A bullet struck him in the shoulder, and remained lodged in his back, Stella said.

“He’s in pain, but he’s grateful. He said to me that he feels blessed that this wasn’t fatal in the end,” Stella said.

Collins is out on $500,000 bail following a May shooting at a T.I. concert that left his bodyguard, Ronald McPhatter, dead.

Collins, who was shot in the leg, contends that he wrestled the gun away from the man who killed McPhatter and fired back in self-defense.

“Tonight, Troy Ave was targeted again… on Christmas,” his lawyer, Scott Leemon, said in a written statement Sunday night. “In Brooklyn, going to meet his family for the holiday, he was shot two times. Thankfully, he will survive the second attempt on his life.”

Added Leemon, “As we have said from the beginning – he is a victim.

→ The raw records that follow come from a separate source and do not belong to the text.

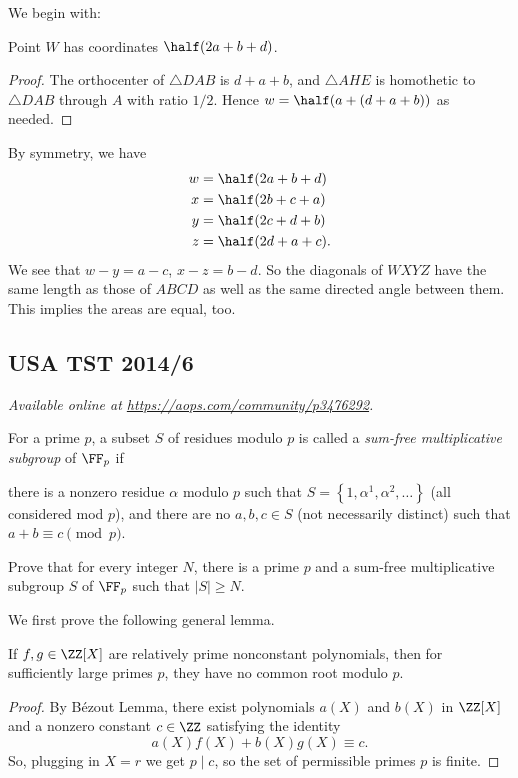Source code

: \documentclass[11pt]{scrartcl}
\begin{document}
We begin with:
\begin{claim*}
  Point $W$ has coordinates $\half(2a+b+d)$.
\end{claim*}
\begin{proof}
  The orthocenter of $\triangle DAB$ is $d+a+b$,
  and $\triangle AHE$ is homothetic to $\triangle DAB$
  through $A$ with ratio $1/2$.
  Hence $w = \half(a+(d+a+b))$ as needed.
\end{proof}

By symmetry, we have
\begin{align*}
  w &= \half(2a+b+d) \\
  x &= \half(2b+c+a) \\
  y &= \half(2c+d+b) \\
  z &= \half(2d+a+c).
\end{align*}
We see that $w-y = a-c$, $x-z = b-d$.
So the diagonals of $WXYZ$ have the same length as those
of $ABCD$ as well as the same directed angle between them.
This implies the areas are equal, too.
\pagebreak

\subsection{USA TST 2014/6}
\textsl{Available online at \url{https://aops.com/community/p3476292}.}
\begin{mdframed}[style=mdpurplebox,frametitle={Problem statement}]
For a prime $p$, a subset $S$ of residues modulo $p$
is called a \emph{sum-free multiplicative subgroup}
of $\FF_p$ if
\begin{itemize}
  \ii there is a nonzero residue $\alpha$ modulo $p$
  such that $S = \left\{ 1, \alpha^1, \alpha^2, \dots \right\}$
  (all considered mod $p$), and
  \ii there are no $a,b,c \in S$
  (not necessarily distinct) such that $a+b \equiv c \pmod p$.
\end{itemize}
Prove that for every integer $N$,
there is a prime $p$ and a sum-free multiplicative subgroup $S$
of $\FF_p$ such that $\left\lvert S \right\rvert \ge N$.
\end{mdframed}
We first prove the following general lemma.

\begin{lemma*}
  If $f,g \in \ZZ[X]$ are relatively prime nonconstant polynomials,
  then for sufficiently large primes $p$,
  they have no common root modulo $p$.
\end{lemma*}
\begin{proof}
  By B\'{e}zout Lemma,
  there exist polynomials $a(X)$ and $b(X)$ in $\ZZ[X]$
  and a nonzero constant $c \in \ZZ$ satisfying the identity
  \[ a(X) f(X) + b(X) g(X) \equiv c. \]
  So, plugging in $X = r$ we get $p \mid c$,
  so the set of permissible primes $p$ is finite.
\end{proof}
\end{document}
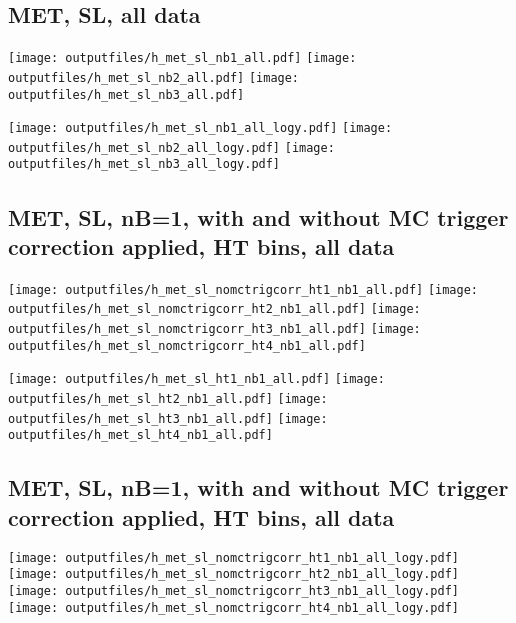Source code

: \documentclass[11pt]{article}
\begin{document}
     \subsection{ MET, SL, all data}

    \noindent
     \texttt{[image: outputfiles/h\_met\_sl\_nb1\_all.pdf]}
     \texttt{[image: outputfiles/h\_met\_sl\_nb2\_all.pdf]}
     \texttt{[image: outputfiles/h\_met\_sl\_nb3\_all.pdf]}

    \noindent
     \texttt{[image: outputfiles/h\_met\_sl\_nb1\_all\_logy.pdf]}
     \texttt{[image: outputfiles/h\_met\_sl\_nb2\_all\_logy.pdf]}
     \texttt{[image: outputfiles/h\_met\_sl\_nb3\_all\_logy.pdf]}


     \subsection{ MET, SL, nB=1, with and without MC trigger correction applied, HT bins, all data}

    \noindent
     \texttt{[image: outputfiles/h\_met\_sl\_nomctrigcorr\_ht1\_nb1\_all.pdf]}
     \texttt{[image: outputfiles/h\_met\_sl\_nomctrigcorr\_ht2\_nb1\_all.pdf]}
     \texttt{[image: outputfiles/h\_met\_sl\_nomctrigcorr\_ht3\_nb1\_all.pdf]}
     \texttt{[image: outputfiles/h\_met\_sl\_nomctrigcorr\_ht4\_nb1\_all.pdf]}

    \noindent
     \texttt{[image: outputfiles/h\_met\_sl\_ht1\_nb1\_all.pdf]}
     \texttt{[image: outputfiles/h\_met\_sl\_ht2\_nb1\_all.pdf]}
     \texttt{[image: outputfiles/h\_met\_sl\_ht3\_nb1\_all.pdf]}
     \texttt{[image: outputfiles/h\_met\_sl\_ht4\_nb1\_all.pdf]}

    \clearpage
     \subsection{ MET, SL, nB=1, with and without MC trigger correction applied, HT bins, all data}

    \noindent
     \texttt{[image: outputfiles/h\_met\_sl\_nomctrigcorr\_ht1\_nb1\_all\_logy.pdf]}
     \texttt{[image: outputfiles/h\_met\_sl\_nomctrigcorr\_ht2\_nb1\_all\_logy.pdf]}
     \texttt{[image: outputfiles/h\_met\_sl\_nomctrigcorr\_ht3\_nb1\_all\_logy.pdf]}
     \texttt{[image: outputfiles/h\_met\_sl\_nomctrigcorr\_ht4\_nb1\_all\_logy.pdf]}
\end{document}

We pray for his speedy recovery.”

Collins spoke to 20 high school students earlier this month at Columbia University’s Teachers College.

Showing the students his ankle monitor, he said, “This comes from choices, choices I had to make at the time. It was either fight for my life or fight for my freedom…. Now I gotta fight to clear my name.”

Collins is due back in court on Jan. 26. No other shooters in the Irving Plaza incident have been caught.